• [Required tasks]
- a) Transcribe the section of the NSC meeting minutes that opens with the words containing "Soviets have tested" and closes with "multiplicity of capabilities.".
- b) In the NSC meeting minutes, what is the maximum range of Sprint?

• [Document text]
^^^^

16. Minutes of National Security Council Meeting1

Packard: Complex problem. No simple rationale or basis for going ahead.

Area defense:

PAR—1500–2000 mi range.

Spartan—kill radius of 20 mi. (later said 12 mi for soft targets, 4 mi for hard targets) Fallout not a problem.

Quite a large number of missiles can be handled. MSR can handle 20 targets, control 10 missiles.

PAR components tested. No test prior to 1st installation.

MSR Operating unit at Kwajalein.

Spartan being flight tested [with] 4 MT warhead; some test problems, but not serious.

In 1962, Soviets tested ABM warhead in the air. Nixon noted. We had done nothing in this field.

Sprint: 2KT warhead, 55 mi max range.

1967 Threat

4–8 Chinese ICBMs by 1972.
Soviets level off at 1482. High estimate.
Adequate warning predicted for bombers.

Threat changes

3MT Chinese warhead tested; their missile test facilities expanded; 20 ICBMs by 1975. (None operational now)
Soviets ICBM build-up continuing; additional SS–9s good against our missiles; development of MIRV. Evidence suggests threat against land-based missiles.
Soviet Y class BMS in serial production.
Soviets have tested FOBS; depressed trajectory flight development continuing.

Summarizes our forces, Soviet forces now and in 1976. Mentions that we should maintain bombers, get a new one.

Nixon: Compelling argument for bombers is that they can be put on alert.

[Page 55]

Lynn note: you can’t say you have expansion for defense of Hawaii and Alaska, no expansion for cities.

Packard: Weakness is that they take a long time to get there. We will want a multiplicity of capabilities.

^^^^

• [Material]

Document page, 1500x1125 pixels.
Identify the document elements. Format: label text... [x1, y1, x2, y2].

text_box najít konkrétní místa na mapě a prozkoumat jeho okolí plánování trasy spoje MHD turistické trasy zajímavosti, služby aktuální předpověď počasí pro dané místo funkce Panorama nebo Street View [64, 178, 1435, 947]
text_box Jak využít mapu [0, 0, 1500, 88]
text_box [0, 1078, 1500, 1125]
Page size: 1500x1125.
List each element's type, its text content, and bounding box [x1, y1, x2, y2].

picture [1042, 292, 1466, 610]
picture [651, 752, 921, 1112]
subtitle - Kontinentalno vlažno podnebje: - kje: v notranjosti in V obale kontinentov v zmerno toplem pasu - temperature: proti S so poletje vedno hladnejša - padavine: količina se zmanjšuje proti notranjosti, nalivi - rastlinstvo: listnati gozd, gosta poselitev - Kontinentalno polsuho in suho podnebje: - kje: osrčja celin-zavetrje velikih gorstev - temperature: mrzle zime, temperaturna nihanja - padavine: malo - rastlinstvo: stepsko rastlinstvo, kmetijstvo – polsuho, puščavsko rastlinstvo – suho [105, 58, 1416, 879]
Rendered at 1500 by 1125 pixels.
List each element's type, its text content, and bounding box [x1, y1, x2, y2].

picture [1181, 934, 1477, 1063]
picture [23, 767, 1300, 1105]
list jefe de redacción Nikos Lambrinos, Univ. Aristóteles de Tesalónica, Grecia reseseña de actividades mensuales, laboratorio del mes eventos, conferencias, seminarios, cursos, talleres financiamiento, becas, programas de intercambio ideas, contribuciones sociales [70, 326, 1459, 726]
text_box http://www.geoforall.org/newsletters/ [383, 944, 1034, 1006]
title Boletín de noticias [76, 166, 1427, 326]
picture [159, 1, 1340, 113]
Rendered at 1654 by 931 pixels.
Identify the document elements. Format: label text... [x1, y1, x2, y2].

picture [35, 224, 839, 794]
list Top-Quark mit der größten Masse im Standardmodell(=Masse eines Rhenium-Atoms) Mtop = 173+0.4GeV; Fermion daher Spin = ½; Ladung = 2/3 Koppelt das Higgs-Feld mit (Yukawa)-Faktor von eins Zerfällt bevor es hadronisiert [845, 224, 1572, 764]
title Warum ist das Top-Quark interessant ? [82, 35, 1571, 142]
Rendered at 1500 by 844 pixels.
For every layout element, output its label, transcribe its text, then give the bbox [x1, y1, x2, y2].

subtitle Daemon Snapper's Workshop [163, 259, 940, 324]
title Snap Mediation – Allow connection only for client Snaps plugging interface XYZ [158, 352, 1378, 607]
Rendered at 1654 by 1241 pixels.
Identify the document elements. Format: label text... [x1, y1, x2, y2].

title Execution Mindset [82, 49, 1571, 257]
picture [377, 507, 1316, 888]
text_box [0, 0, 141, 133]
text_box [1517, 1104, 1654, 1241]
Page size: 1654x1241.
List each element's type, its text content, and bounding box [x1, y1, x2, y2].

^^^^

• [Answers below]
- a)
Soviets have tested FOBS; depressed trajectory flight development continuing.

Summarizes our forces, Soviet forces now and in 1976. Mentions that we should maintain bombers, get a new one.

Nixon: Compelling argument for bombers is that they can be put on alert.

[Page 55]

Lynn note: you can’t say you have expansion for defense of Hawaii and Alaska, no expansion for cities.

Packard: Weakness is that they take a long time to get there. We will want a multiplicity of capabilities.

- b) 55 miles.